■ TASK INSTRUCTIONS
A. In the fly fishing forum thread, reproduce word for word the passage starting at "Congrats on the" and ending at "from the beach.".
B. In the fly fishing forum thread, which boat does Inshorefisherman say will become his primary fishing platform?
C. Continue the fly fishing forum thread from its last post.

■ PAGE EXTRACT
******

# Greetings



## Inshorefisherman (Aug 21, 2015)

That's awesome! I'm about to pick up a Mitzi 15 that will by my primary fishing platform for the foreseeable future. Can't wait to get into fly fishing, only ever caught salmon that way. saltwater fly fishing seems much more challanging, a lot more water to cover. Fishing for salmon it's mostly just let it float the river and flip it back up when it gets to tight line again


----------



## FlatsBoss (Aug 17, 2015)

Inshorefisherman said:


> That's awesome! I'm about to pick up a Mitzi 15 that will by my primary fishing platform for the foreseeable future. Can't wait to get into fly fishing, only ever caught salmon that way. saltwater fly fishing seems much more challanging, a lot more water to cover. Fishing for salmon it's mostly just let it float the river and flip it back up when it gets to tight line again


Congrats on the Mitzi. I think that you'll like fishing the fly. For me, the biggest challenge was learning to cast from a boat... Much easier from the beach.

******

■ AVAILABLE DATA
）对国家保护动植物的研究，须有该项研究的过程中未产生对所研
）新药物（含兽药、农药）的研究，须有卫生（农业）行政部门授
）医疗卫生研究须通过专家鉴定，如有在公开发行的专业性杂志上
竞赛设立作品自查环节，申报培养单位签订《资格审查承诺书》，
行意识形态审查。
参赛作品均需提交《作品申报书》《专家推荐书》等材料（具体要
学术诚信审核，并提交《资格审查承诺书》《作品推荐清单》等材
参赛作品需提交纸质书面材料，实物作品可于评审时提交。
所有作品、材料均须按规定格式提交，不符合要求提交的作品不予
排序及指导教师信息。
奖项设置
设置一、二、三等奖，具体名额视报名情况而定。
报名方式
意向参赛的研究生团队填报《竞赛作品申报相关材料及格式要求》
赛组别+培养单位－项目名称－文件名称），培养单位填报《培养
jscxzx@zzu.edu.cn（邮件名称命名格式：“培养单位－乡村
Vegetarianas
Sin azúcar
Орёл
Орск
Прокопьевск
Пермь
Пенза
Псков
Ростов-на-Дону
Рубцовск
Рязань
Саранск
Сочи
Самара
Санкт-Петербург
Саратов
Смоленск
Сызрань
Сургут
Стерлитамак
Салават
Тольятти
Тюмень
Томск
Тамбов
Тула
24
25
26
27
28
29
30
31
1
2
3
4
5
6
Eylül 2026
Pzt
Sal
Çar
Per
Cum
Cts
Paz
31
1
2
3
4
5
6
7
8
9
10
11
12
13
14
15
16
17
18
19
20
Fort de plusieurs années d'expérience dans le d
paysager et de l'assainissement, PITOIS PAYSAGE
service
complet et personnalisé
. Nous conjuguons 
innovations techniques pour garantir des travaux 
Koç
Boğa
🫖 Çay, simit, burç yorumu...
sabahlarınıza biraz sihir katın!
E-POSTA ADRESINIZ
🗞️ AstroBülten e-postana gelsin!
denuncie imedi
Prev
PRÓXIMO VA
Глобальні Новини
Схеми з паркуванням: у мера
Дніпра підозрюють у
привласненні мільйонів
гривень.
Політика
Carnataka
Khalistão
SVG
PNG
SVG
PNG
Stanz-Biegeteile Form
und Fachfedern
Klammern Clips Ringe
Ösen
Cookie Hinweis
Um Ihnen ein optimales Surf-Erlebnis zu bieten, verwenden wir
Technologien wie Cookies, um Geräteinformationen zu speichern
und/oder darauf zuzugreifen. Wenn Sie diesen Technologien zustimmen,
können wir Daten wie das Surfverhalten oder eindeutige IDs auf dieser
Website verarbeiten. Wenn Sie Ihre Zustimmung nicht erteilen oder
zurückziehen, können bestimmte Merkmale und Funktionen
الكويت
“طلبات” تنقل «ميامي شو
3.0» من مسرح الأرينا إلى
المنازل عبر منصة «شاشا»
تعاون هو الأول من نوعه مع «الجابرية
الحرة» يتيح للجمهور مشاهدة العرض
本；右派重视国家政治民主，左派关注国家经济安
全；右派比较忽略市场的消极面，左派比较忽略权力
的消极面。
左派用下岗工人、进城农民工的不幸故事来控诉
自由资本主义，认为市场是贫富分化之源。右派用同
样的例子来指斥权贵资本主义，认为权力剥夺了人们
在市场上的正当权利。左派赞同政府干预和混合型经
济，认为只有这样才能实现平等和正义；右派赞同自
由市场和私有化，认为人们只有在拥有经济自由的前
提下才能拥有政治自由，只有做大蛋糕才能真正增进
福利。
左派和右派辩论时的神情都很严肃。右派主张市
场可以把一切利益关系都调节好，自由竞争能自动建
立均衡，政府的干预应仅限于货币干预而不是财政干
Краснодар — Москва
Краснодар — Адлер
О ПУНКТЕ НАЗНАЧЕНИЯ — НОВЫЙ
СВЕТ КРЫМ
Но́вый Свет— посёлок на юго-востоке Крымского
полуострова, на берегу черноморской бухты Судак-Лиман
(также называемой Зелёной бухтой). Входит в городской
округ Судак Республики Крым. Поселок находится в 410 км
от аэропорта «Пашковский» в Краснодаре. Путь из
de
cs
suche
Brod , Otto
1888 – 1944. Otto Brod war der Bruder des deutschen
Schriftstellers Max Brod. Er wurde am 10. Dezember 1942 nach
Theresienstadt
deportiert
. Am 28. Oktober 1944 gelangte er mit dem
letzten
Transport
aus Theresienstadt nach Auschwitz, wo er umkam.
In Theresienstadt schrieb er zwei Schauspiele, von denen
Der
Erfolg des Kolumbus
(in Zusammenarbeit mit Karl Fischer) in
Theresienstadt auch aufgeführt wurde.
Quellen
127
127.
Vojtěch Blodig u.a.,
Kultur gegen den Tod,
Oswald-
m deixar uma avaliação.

******

■ EXERCISE RESPONSES
A.
Congrats on the Mitzi. I think that you'll like fishing the fly. For me, the biggest challenge was learning to cast from a boat... Much easier from the beach.

B. A Mitzi 15.

C.
----------



## Inshorefisherman (Aug 21, 2015)

im pretty good on my double haul so casting hopefully won't be an issue. The Mitzi's got a huge casting platform that's surprisingly stable so I'm hoping it's an easy transition. How long was it before you caught a fish with your fly rod?


----------



## FlatsBoss (Aug 17, 2015)

Inshorefisherman said:


> How long was it before you caught a fish with your fly rod?


I caught my first fish in about a month.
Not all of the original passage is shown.